■ **Task details**
Among the records below, find each line bearing the word "buttons" and copy it.

■ **Record excerpts**
::::

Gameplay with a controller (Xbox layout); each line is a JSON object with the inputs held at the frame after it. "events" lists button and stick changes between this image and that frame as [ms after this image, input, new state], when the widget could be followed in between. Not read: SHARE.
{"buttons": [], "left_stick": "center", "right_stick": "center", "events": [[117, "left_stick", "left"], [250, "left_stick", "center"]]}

::::

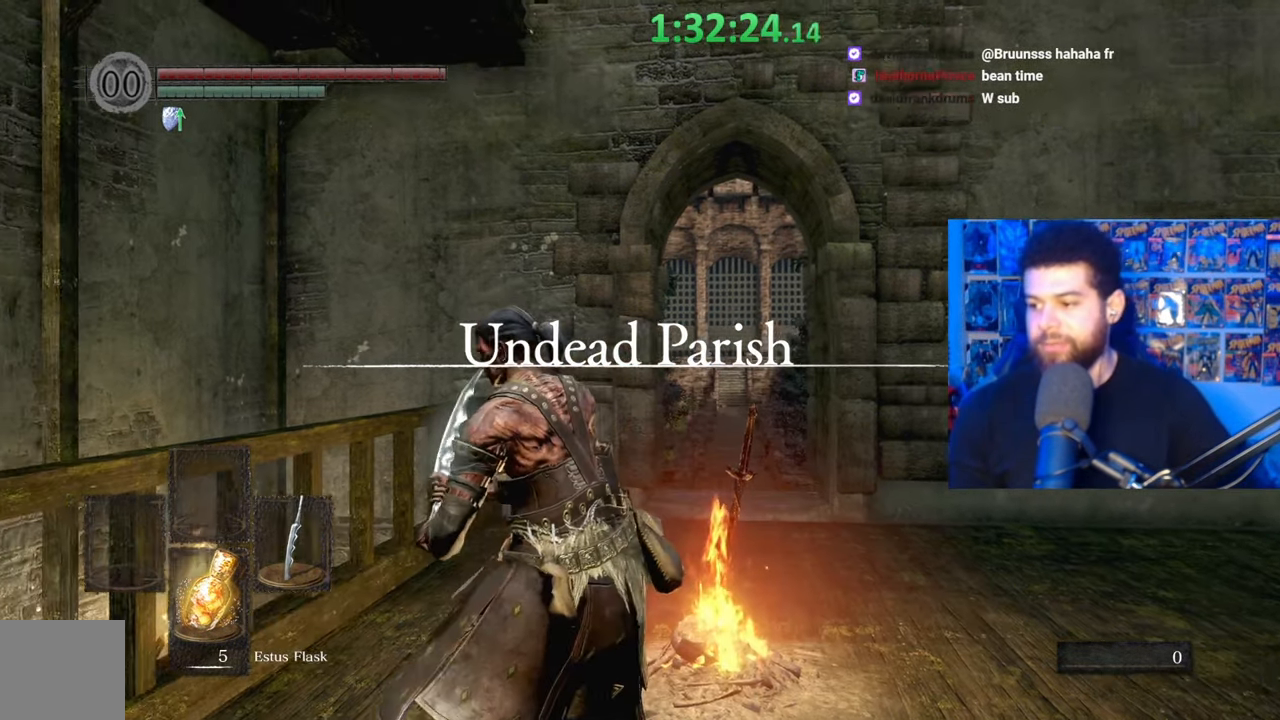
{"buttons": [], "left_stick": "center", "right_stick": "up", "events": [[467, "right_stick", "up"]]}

::::

■ **Reply**
{"buttons": [], "left_stick": "center", "right_stick": "center", "events": [[117, "left_stick", "left"], [250, "left_stick", "center"]]}
{"buttons": [], "left_stick": "center", "right_stick": "up", "events": [[467, "right_stick", "up"]]}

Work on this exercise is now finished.